When the Black Death believed to be caused by bubonic plague hit Europe in the 1340s, it claimed an estimated 25 million lives, then as much as 60 percent of the continent’s total population. But while this outbreak of the plague has remained the most well-known, the disease had actually been wreaking havoc on humankind for about 2,000 years before that point — or so scientists thought.
A new discovery shows that experts had actually been about 1,000 years off in their estimates regarding the age of the plague.
Two skeletons recently found inside tombs in Mikhaylovka, Russia contained traces of Yersinia pestis, the bacterium that causes the plague. And these Bronze Age skeletons are about 3,800 years old, an entire millennium older than the supposed origin mark of the plague.
The discovery, published in Nature Communications on June 8, 2018, changes the origin of the disease as we know it.
“Contrary to previous studies suggesting that Y. pestis was unable to cause disease during that time, we provide evidence that bubonic plague has been affecting humans for at least 4,000 years,” Maria Spyrou told Inverse. Spyrou is a co-author of the study and an ancient DNA researcher at the Max Planck Institute for the Science of Human History in Jena, Germany.

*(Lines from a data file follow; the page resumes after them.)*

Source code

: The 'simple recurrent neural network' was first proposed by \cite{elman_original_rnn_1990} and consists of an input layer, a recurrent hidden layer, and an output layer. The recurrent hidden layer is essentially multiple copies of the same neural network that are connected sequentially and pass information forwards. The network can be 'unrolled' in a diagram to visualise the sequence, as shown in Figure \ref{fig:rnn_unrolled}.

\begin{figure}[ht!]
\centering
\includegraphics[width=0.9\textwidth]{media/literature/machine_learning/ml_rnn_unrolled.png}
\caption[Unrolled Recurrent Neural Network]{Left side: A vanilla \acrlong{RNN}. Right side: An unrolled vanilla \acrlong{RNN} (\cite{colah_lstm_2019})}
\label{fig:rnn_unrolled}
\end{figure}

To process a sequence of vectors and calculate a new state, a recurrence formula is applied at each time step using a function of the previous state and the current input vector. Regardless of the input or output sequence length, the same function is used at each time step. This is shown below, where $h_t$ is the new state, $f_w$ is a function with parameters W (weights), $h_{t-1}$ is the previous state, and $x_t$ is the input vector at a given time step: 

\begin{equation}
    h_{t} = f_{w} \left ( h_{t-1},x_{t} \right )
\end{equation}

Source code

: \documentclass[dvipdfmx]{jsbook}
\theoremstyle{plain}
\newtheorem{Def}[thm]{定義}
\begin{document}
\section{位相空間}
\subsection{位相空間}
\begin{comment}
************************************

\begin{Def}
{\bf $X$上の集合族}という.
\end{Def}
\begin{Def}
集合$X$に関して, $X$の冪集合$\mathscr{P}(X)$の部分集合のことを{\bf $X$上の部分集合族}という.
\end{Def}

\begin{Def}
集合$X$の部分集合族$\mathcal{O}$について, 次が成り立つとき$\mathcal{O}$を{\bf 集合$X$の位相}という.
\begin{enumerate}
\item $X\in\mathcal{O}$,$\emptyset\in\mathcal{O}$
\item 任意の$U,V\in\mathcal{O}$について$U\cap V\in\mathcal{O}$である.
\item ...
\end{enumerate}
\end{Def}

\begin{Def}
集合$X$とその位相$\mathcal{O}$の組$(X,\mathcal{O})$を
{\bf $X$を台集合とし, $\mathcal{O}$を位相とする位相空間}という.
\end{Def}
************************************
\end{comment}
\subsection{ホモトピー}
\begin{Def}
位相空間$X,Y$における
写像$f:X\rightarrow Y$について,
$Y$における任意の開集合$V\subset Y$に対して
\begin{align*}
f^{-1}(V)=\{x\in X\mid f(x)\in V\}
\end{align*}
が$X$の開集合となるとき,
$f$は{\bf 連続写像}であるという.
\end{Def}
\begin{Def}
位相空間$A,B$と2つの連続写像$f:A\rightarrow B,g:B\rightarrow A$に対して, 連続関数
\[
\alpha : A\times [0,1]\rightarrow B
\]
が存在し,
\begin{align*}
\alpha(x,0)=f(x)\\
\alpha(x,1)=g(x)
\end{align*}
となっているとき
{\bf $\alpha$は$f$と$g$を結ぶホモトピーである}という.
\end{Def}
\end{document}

“We have recently come to realize that the Bronze Age was a period of massive population turnovers in Eurasia,” Spyrou said. “And human movements during this time may have been facilitated by the spread of infectious disease.”
The researchers — who are in the midst of a larger investigation into Yersinia pestis — suggest that there were several lineages of the bacterium during the Bronze Age, with some of them persevering over time and even still in existence today.

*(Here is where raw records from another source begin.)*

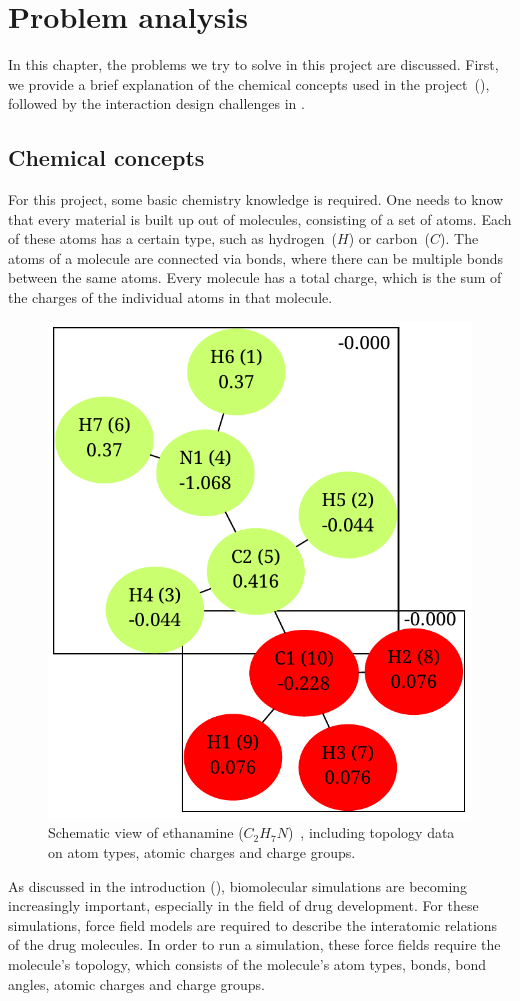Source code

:\chapter{Problem analysis}

In this chapter, the problems we try to solve in this project are discussed. First, we provide a brief explanation of the chemical concepts used in the project~(), followed by the interaction design challenges in .



\section{Chemical concepts}
For this project, some basic chemistry knowledge is required. One needs to know that every material is built up out of molecules, consisting of a set of atoms. Each of these atoms has a certain type, such as hydrogen~($H$) or carbon~($C$). The atoms of a molecule are connected via bonds, where there can be multiple bonds between the same atoms. Every molecule has a total charge, which is the sum of the charges of the individual atoms in that molecule.

\begin{figure}
\vspace{-2em}
\begin{center}
\includegraphics[width=.38\textwidth]{img/ethanamine.pdf}
\caption{Schematic view of ethanamine ($C_{2}H_{7}N$)~\cite{atb2014ethanamine}, including topology data on atom types, atomic charges and charge groups.}
\end{center}
\vspace{-2em}
\end{figure}

As discussed in the introduction (), biomolecular simulations are becoming increasingly important, especially in the field of drug development. For these simulations, force field models are required to describe the interatomic relations of the drug molecules. In order to run a simulation, these force fields require the molecule's topology, which consists of the molecule's atom types, bonds, bond angles, atomic charges and charge groups.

There are indeed still about seven cases of the plague reported each year in the U.S., while some regions in Africa have seen more than 1,000 reported cases over the last decade. Of course, these numbers pale in comparison to the tens of millions killed during the sixth-century outbreak in the Eastern Roman Empire, the Black Death outbreak of medieval Europe, and the plague centered on China and India in the late 19th century.
In each of these cases, the plague was largely believed to have first been transmitted to humans from fleas and rats. Once infected, humans would experience a slew of symptoms including fever, vomiting, gangrene, and bleeding below the skin before succumbing to death, which occurred in at least 30 percent of cases, within about ten days.
But modern prevention, detection, and treatment methods have made the threat of plague-related death lower than ever. It just turns out, as the newly-unearthed skeletons prove, that it was a longer road to get to this point than we’d thought.